In some of those areas, yes – one can interact with farmers
and ranchers. But not everyone can. There are far too many people. And for most
people on the Eastern Seaboard this is not a possibility. I immediately thought
of my many travels in the UK back in the 1990's. The population density is such
that the notion of knowing your local farmer and rancher would strike most
people outside of Wales, Scotland, and maybe Yorkshire as utterly ridiculous.
Like Pennsylvania Dutch Country, there are rural areas to be sure but the
populations are such that most people are not going to be likely or able to
interact with the pockets of farming communities. Like many Libertarians, Mogel
is thinking on small-scale individualistic terms and has not thought through
the magnitude of what he's suggesting nor the real demographic, resource, and
logistical challenges of contemporary urbanised society.

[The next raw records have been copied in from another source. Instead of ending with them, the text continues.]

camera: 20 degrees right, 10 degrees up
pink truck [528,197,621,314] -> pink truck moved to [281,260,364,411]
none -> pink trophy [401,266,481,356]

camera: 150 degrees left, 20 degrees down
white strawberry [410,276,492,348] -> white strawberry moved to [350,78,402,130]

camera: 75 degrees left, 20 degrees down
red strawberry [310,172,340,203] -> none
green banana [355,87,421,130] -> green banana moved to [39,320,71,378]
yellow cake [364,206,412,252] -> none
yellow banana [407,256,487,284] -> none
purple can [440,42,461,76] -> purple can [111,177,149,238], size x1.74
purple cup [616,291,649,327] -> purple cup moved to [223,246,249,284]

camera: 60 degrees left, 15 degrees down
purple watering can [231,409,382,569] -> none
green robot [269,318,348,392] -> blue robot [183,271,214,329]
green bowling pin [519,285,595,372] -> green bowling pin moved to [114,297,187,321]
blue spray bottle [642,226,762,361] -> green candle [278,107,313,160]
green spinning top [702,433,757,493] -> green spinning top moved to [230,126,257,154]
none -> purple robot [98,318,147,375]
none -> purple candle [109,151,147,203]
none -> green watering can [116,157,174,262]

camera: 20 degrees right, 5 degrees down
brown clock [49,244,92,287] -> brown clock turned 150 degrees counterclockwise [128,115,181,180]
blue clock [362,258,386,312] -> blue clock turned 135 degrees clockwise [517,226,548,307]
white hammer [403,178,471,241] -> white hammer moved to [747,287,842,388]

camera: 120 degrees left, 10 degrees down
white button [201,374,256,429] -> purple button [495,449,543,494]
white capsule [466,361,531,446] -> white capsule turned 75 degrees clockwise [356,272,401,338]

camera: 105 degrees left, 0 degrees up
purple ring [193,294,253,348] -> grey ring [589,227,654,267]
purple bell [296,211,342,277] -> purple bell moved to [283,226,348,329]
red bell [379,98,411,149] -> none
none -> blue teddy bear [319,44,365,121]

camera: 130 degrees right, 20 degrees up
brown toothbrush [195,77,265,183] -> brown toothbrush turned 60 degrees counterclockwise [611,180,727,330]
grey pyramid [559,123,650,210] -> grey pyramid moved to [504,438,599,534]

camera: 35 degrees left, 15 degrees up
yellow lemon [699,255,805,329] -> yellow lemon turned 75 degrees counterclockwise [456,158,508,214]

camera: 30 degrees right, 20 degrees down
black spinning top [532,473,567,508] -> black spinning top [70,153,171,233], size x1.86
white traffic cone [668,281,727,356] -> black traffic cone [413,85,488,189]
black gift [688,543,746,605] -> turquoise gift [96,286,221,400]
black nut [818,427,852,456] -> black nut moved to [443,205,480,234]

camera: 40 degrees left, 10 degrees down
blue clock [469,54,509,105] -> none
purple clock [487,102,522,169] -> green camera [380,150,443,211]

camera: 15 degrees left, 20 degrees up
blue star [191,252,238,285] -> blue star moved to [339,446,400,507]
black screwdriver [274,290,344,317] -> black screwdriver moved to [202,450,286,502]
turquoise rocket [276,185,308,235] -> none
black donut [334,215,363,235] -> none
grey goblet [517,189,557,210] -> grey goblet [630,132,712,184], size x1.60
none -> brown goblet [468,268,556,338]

On that note, I have noticed in the past that Arnzen doesn't
always resonate too well with these types of guests and there's a reason for
that. He's an East Coast guy with all of his roots in the New York City
metropolitan area. For people living in Queens, Long Island, Northern New
Jersey, or places like Arlington or South Boston, the idea that you're going to
know your local farmer is just fantasy. Mogel like many Libertarians is stuck
in the nineteenth (and even eighteenth) century. There are people living in
rural places like me who can indeed know local farmers and so forth – but for
the vast bulk of the country this just is not realistic – nor can those local
farmers provide food for the metropolitan area near them. One might say it's a
good thing everyone doesn't catch Mogel's vision – it wouldn't work. It's not
possible, and so once again his arguments are revealed to be tailored and
individualistic. They are not universal and therefore to speak of them as
applicable in universal moral terms represents erroneous thinking. His
arguments and even his premise must be rejected.